• EXTRAIT DU DOCUMENT:
::::

Les polémiques autour de la présence du foulard dans la sphère publique apparurent au grand jour en 2007 avec la décision de Patrick Janssens, bourgmestre socialiste d’Anvers, d’interdire le port de signes religieux pour les membres du personnel communal en contact avec le public. Cette disposition fera école dans presque toutes les communes et villes de Flandre, à l’exception de quelques-unes comme Louvain et Gand (qui l’adoptera plus tard pour y renoncer en 2013, suite à une pétition d’initiative populaire)[7.En Wallonie et à Bruxelles, toutes les communes interdisent de tels signes pour l’ensemble de leur personnel, qu’il soit en contact ou non avec le public.]. À la veille des élections communales de 2012, le SP.A fera à cet égard son autocritique pour avoir pris en 2007 une position qui s’apparentait à un refus des conséquences de la diversité.
Dans le monde politique, la tendance « éradicatrice » est freinée par le refus d’emboîter le pas au Vlaams Belang qui, sur cette question, agit surtout comme un repoussoir. Ainsi, le VB s’est retrouvé totalement isolé lorsqu’il a dénoncé une élue qui prêtait serment avec un foulard, comme ce fut le cas pour la première fois en 2013 à Anvers avec Karima Amaliki (PvdA-PTB) ou lorsque, à Alost, il a proposé l’interdiction du foulard pour le personnel communal, s’attirant à cette occasion les foudres de l’ensemble des autres partis, N-VA comprise.
Si les administrations locales sont divisées, l’administration communautaire flamande ne prévoit aucune interdiction en matière de signes religieux et fait même activement campagne pour promouvoir la plus grande ouverture à ce propos. (Voir « Liesbeth et Amina », en fin d’article.)

::::

• DONNÉES À EXAMINER:
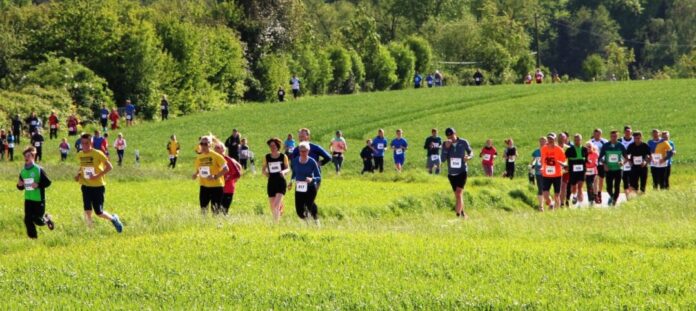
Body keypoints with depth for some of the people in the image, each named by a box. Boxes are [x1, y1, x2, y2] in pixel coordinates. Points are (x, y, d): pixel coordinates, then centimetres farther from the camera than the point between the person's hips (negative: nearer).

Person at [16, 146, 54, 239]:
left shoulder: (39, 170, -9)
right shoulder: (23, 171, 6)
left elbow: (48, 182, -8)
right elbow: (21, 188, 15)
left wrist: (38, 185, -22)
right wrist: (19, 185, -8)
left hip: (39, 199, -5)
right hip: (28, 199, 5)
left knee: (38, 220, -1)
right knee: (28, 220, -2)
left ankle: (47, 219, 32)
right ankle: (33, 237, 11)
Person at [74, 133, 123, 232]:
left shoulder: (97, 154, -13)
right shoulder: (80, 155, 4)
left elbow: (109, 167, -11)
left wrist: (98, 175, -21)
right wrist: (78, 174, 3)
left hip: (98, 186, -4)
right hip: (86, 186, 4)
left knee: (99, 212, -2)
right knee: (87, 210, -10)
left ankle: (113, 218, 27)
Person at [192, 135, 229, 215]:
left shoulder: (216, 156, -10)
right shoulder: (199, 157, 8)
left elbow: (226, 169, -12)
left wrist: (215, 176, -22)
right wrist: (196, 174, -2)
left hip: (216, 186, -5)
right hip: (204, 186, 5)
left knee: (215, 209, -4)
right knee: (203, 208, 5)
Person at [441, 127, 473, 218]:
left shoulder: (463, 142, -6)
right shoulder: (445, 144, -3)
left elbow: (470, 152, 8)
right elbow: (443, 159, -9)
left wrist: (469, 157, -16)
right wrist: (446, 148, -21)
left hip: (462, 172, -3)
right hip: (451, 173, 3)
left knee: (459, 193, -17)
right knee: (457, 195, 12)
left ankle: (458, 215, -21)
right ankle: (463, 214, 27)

::::

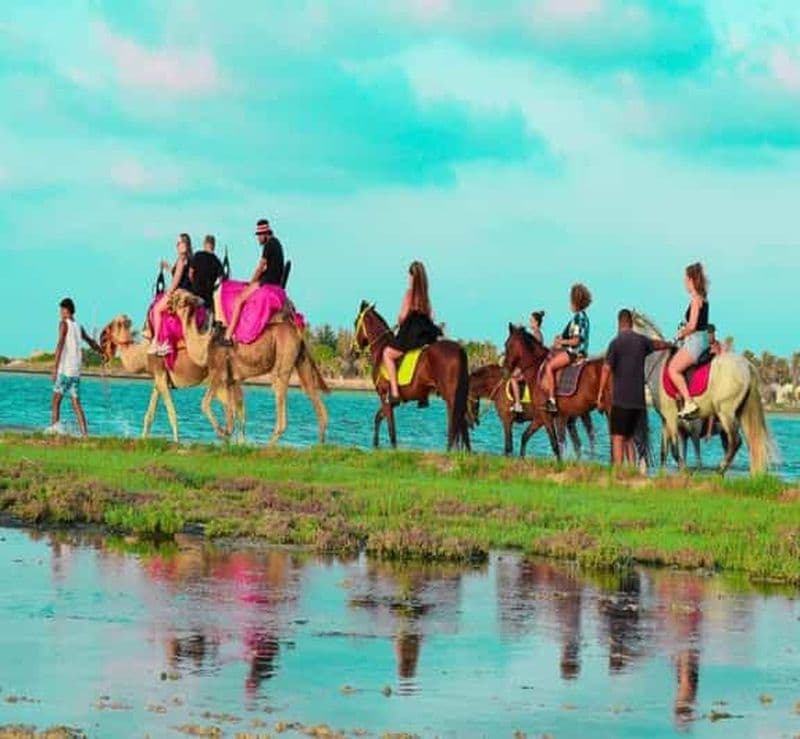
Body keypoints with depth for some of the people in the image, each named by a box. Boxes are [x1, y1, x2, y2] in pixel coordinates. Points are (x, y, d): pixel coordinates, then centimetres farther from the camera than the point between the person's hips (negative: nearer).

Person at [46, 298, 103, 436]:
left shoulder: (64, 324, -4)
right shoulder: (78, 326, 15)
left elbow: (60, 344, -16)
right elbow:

::::

• ACTIVITÉS:
1. Dressez la liste de tous les partis politiques nommés dans l'extrait sur le foulard en Flandre.
2. Recopiez un passage de l'extrait sur le foulard en Flandre. Commencez aux mots « Dans le monde » et arrêtez-vous après « en fin d’article.) ».

• RÉPONSES PAR ACTIVITÉ:
1.
- SP.A
- Vlaams Belang (VB)
- PvdA-PTB
- N-VA

2.
Dans le monde politique, la tendance « éradicatrice » est freinée par le refus d’emboîter le pas au Vlaams Belang qui, sur cette question, agit surtout comme un repoussoir. Ainsi, le VB s’est retrouvé totalement isolé lorsqu’il a dénoncé une élue qui prêtait serment avec un foulard, comme ce fut le cas pour la première fois en 2013 à Anvers avec Karima Amaliki (PvdA-PTB) ou lorsque, à Alost, il a proposé l’interdiction du foulard pour le personnel communal, s’attirant à cette occasion les foudres de l’ensemble des autres partis, N-VA comprise.
Si les administrations locales sont divisées, l’administration communautaire flamande ne prévoit aucune interdiction en matière de signes religieux et fait même activement campagne pour promouvoir la plus grande ouverture à ce propos. (Voir « Liesbeth et Amina », en fin d’article.)